The ninth course was pork belly slices cooked in Korean hot bean paste on a hot plate.  It was accompanied by lettuce, something that looked like arugula, and ggaennip (Korean “sesame leaves”).    We wrapped the belly pieces with the leaves to eat.  The sesame leaves looked like oversized ooba but its aroma and flavor were different.

The chicken soup never came.  Instead the lady served us porridge in individual bowls.  The flavor of chicken and ginseng came through loud and clear.  There went the soup that I was waiting for. 

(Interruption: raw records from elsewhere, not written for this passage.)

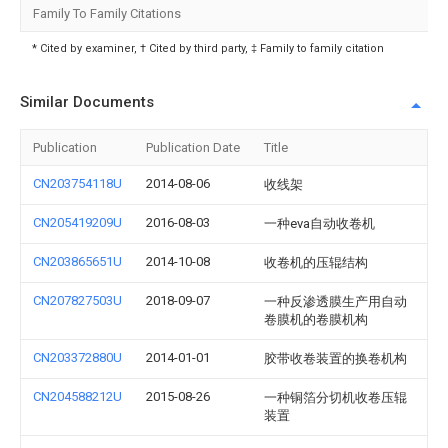
Family To Family Citations
* Cited by examiner, † Cited by third party, ‡ Family to family citation
Similar Documents
Publication
Publication Date
Title
CN203754118U
2014-08-06
收线架
CN205419209U
2016-08-03
一种eva自动收卷机
CN203865651U
2014-10-08
收卷机的压辊结构
CN207827503U
2018-09-07
一种反渗透膜生产用自动
卷膜机的卷膜机构
CN203372880U
2014-01-01
胶带收卷装置的换卷机构
CN204588212U
2015-08-26
一种铜箔分切机收卷压辊
装置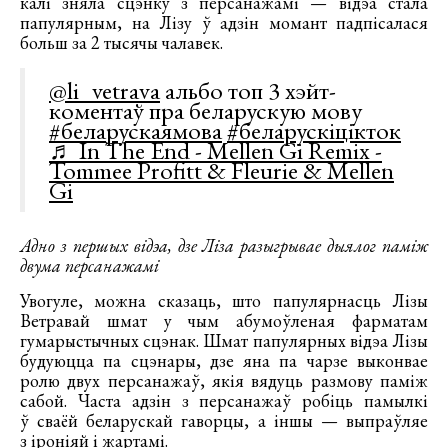
калі зняла сцэнку з персанажамі — відэа стала
папулярным, на Лізу ў адзін момант падпісалася
больш за 2 тысячы чалавек.
@li_vetrava
альбо топ 3 хэйт-
коментаў пра беларускую мову
#беларускаямова
#беларускіцікток
♬ In The End - Mellen Gi Remix -
Tommee Profitt & Fleurie & Mellen
Gi
Адно з першых відэа, дзе Ліза разыгрывае дыялог паміж
двума персанажамі
Увогуле, можна сказаць, што папулярнасць Лізы
Ветравай шмат у чым абумоўленая фарматам
гумарыстычных сцэнак. Шмат папулярных відэа Лізы
будуюцца па сцэнары, дзе яна па чарзе выконвае
ролю двух персанажаў, якія вядуць размову паміж
сабой. Часта адзін з персанажаў робіць памылкі
ў сваёй беларускай гаворцы, а іншы — выпраўляе
з іроніяй і жартамі.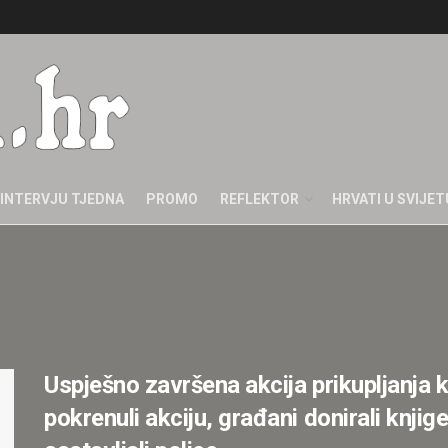
INTERVJU TJEDNA
PROMO
REFLEKTOR
HRVATI U SVIJET
Uspješno završena akcija prikupljanja k
pokrenuli akciju, građani donirali knjig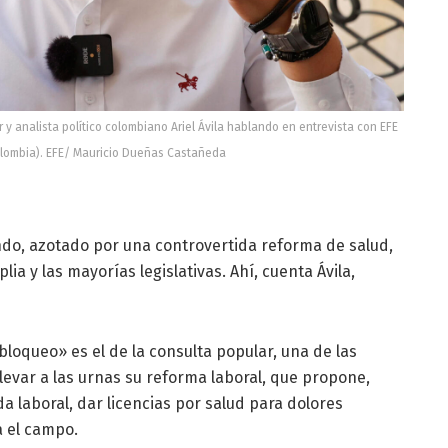
 y analista político colombiano Ariel Ávila hablando en entrevista con EFE
lombia). EFE/ Mauricio Dueñas Castañeda
ndo, azotado por una controvertida reforma de salud,
ia y las mayorías legislativas. Ahí, cuenta Ávila,
bloqueo» es el de la consulta popular, una de las
llevar a las urnas su reforma laboral, que propone,
da laboral, dar licencias por salud para dolores
a el campo.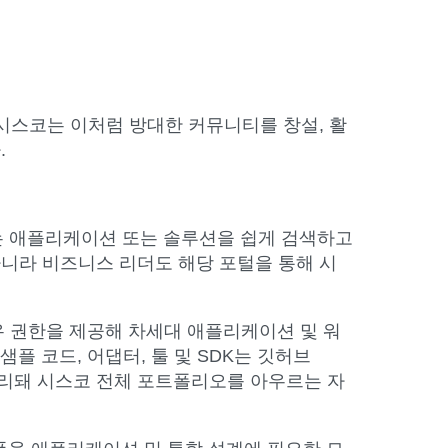
. 시스코는 이처럼 방대한 커뮤니티를 창설, 활
.
는 애플리케이션 또는 솔루션을 쉽게 검색하고
 아니라 비즈니스 리더도 해당 포털을 통해 시
유 권한을 제공해 차세대 애플리케이션 및 워
 코드, 어댑터, 툴 및 SDK는 깃허브
 정리돼 시스코 전체 포트폴리오를 아우르는 자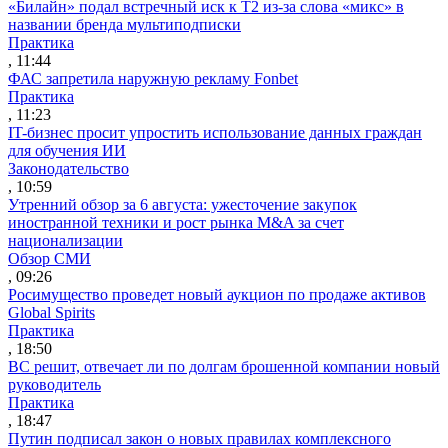
«Билайн» подал встречный иск к Т2 из-за слова «микс» в
названии бренда мультиподписки
Практика
, 11:44
ФАС запретила наружную рекламу Fonbet
Практика
, 11:23
IT-бизнес просит упростить использование данных граждан
для обучения ИИ
Законодательство
, 10:59
Утренний обзор за 6 августа: ужесточение закупок
иностранной техники и рост рынка M&A за счет
национализации
Обзор СМИ
, 09:26
Росимущество проведет новый аукцион по продаже активов
Global Spirits
Практика
, 18:50
ВС решит, отвечает ли по долгам брошенной компании новый
руководитель
Практика
, 18:47
Путин подписал закон о новых правилах комплексного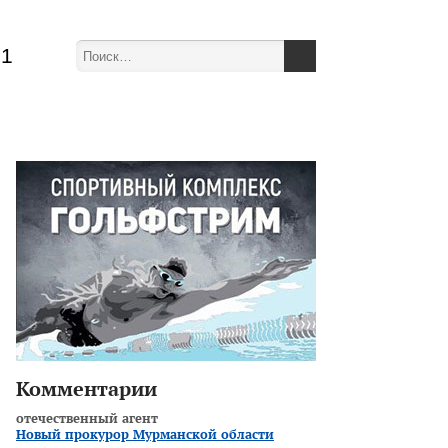
51
Комментарии
отечественный агент
Новый прокурор Мурманской области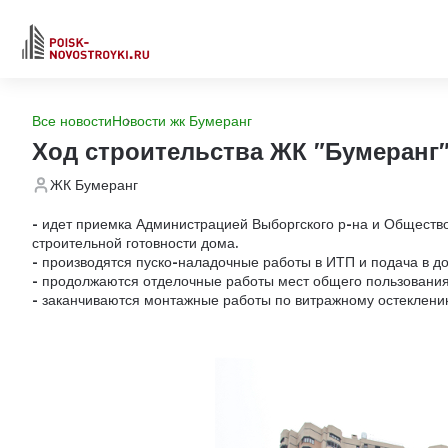
Все новости
Новости жк Бумеранг
Ход строительства ЖК "Бумеранг
ЖК Бумеранг
- идет приемка Администрацией Выборгского р-на и Обществ
строительной готовности дома.
- производятся пуско-наладочные работы в ИТП и подача в д
- продолжаются отделочные работы мест общего пользования
- заканчиваются монтажные работы по витражному остеклени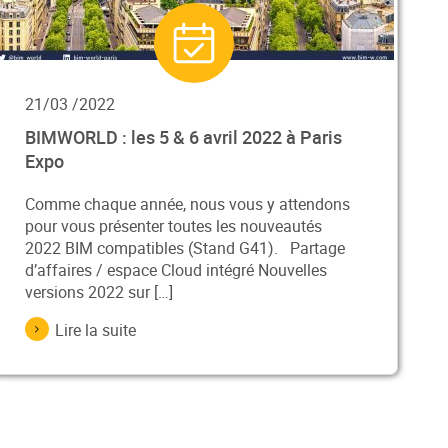
21/03 /2022
BIMWORLD : les 5 & 6 avril 2022 à Paris
Expo
Comme chaque année, nous vous y attendons
pour vous présenter toutes les nouveautés
2022 BIM compatibles (Stand G41). Partage
d’affaires / espace Cloud intégré Nouvelles
versions 2022 sur […]
Lire la suite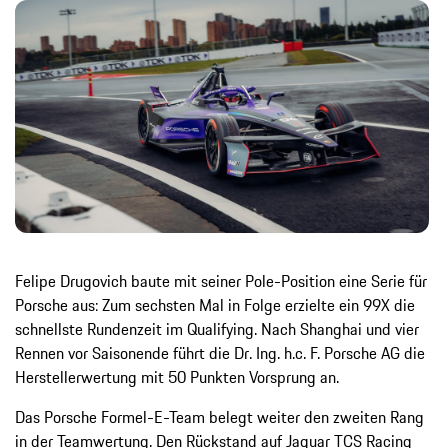
Felipe Drugovich baute mit seiner Pole-Position eine Serie für
Porsche aus: Zum sechsten Mal in Folge erzielte ein 99X die
schnellste Rundenzeit im Qualifying. Nach Shanghai und vier
Rennen vor Saisonende führt die Dr. Ing. h.c. F. Porsche AG die
Herstellerwertung mit 50 Punkten Vorsprung an.
Das Porsche Formel-E-Team belegt weiter den zweiten Rang
in der Teamwertung. Den Rückstand auf Jaguar TCS Racing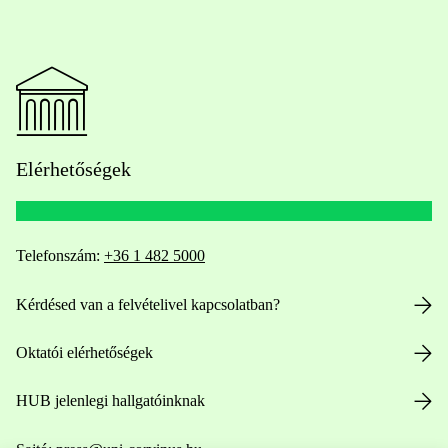
Elérhetőségek
Telefonszám:
+36 1 482 5000
Kérdésed van a felvételivel kapcsolatban?
Oktatói elérhetőségek
HUB jelenlegi hallgatóinknak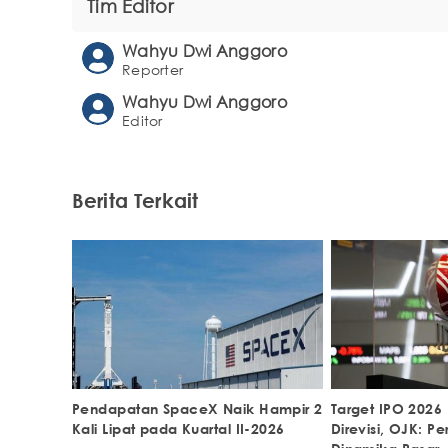
Tim Editor
Wahyu Dwi Anggoro
Reporter
Wahyu Dwi Anggoro
Editor
Berita Terkait
Pendapatan SpaceX Naik Hampir 2
Target IPO 2026
Kali Lipat pada Kuartal II-2026
Direvisi, OJK: P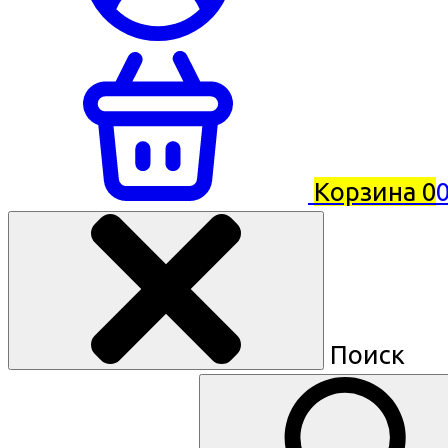
Корзина
0
0
Поиск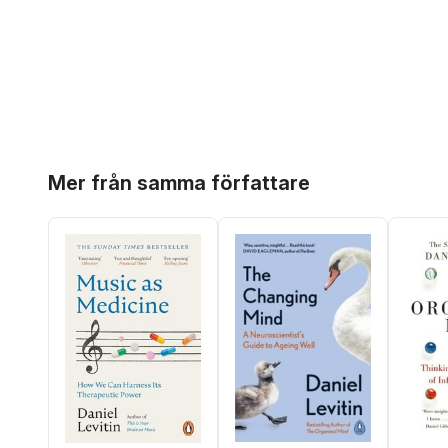
Hoppa över listan
Mer från samma författare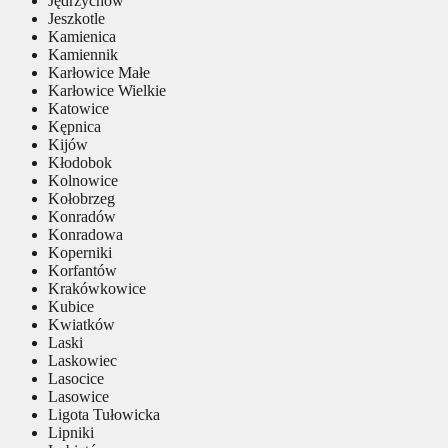
Jędrzychów
Jeszkotle
Kamienica
Kamiennik
Karłowice Małe
Karłowice Wielkie
Katowice
Kępnica
Kijów
Kłodobok
Kolnowice
Kołobrzeg
Konradów
Konradowa
Koperniki
Korfantów
Krakówkowice
Kubice
Kwiatków
Laski
Laskowiec
Lasocice
Lasowice
Ligota Tułowicka
Lipniki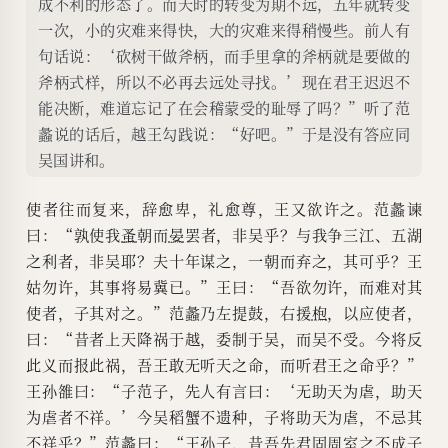
成不利的形态了。而天时的转变为期不远，五年就转变
一次，小的灾难来得快，大的灾难来得稍慢些。前人有
句话说：‘砍树干做斧柄，而手里拿的斧柄就是要做的
斧柄式样，所以不必再去远处寻找。’现在君王迟迟不
能决断，难道忘记了在会稽蒙受的耻辱了吗？”听了范
蠡说的话后，越王勾践说：“好吧。”于是没有答应同
吴国讲和。
使者往而复来，辞愈卑，礼愈尊，王又欲许之。范蠡谏
曰：“孰使我
蚤
朝而
晏
罢者，非吴乎？与我争三江、五湖
之利者，非吴耶？夫十年谋之，一朝而弃之，其可乎？王
姑勿许，其事将易冀已。”王曰：“吾欲勿许，而难对其
使者，子其对之。”范蠡乃左提鼓，右援
枹
，以应使者，
曰：“昔者上天降祸于越，委制于吴，而吴不受。今将反
此义而报此祸，吾王敢无听天之命，而听君王之命乎？”
王孙雒曰：“子范子，先人有言曰：‘无助天为虐，助天
为虐者不祥。’今吴稻蟹不遗种，子将助天为虐，不忌其
不祥乎？”范蠡曰：“王孙子，昔吾先君固周室之不成子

After ten courses, the dinner ended with “dessert” – a piece of dark green kusamochi (草餅) cut in halves.  Kusamochi is a rice cake made with yomogi (, 艾草, mugwort, wormwood).  The mochi was plain, not filled with red bean paste.  Its taste was mild with a hint of bitterness.  A satisfying way to end the dinner.

The restaurant was 韓菜酒家 ほうげ (Houba), the first Korean restaurant in Japan awarded a Michelin star.  In my opinion, the food deserved at least two stars.  But the location and the decor did not meet the Michelin inspector’s expectation for luxury as it was an ordinary people’s restaurant.  My dinner there was not only my best Korean meal but also one of my most memorable meals of all times.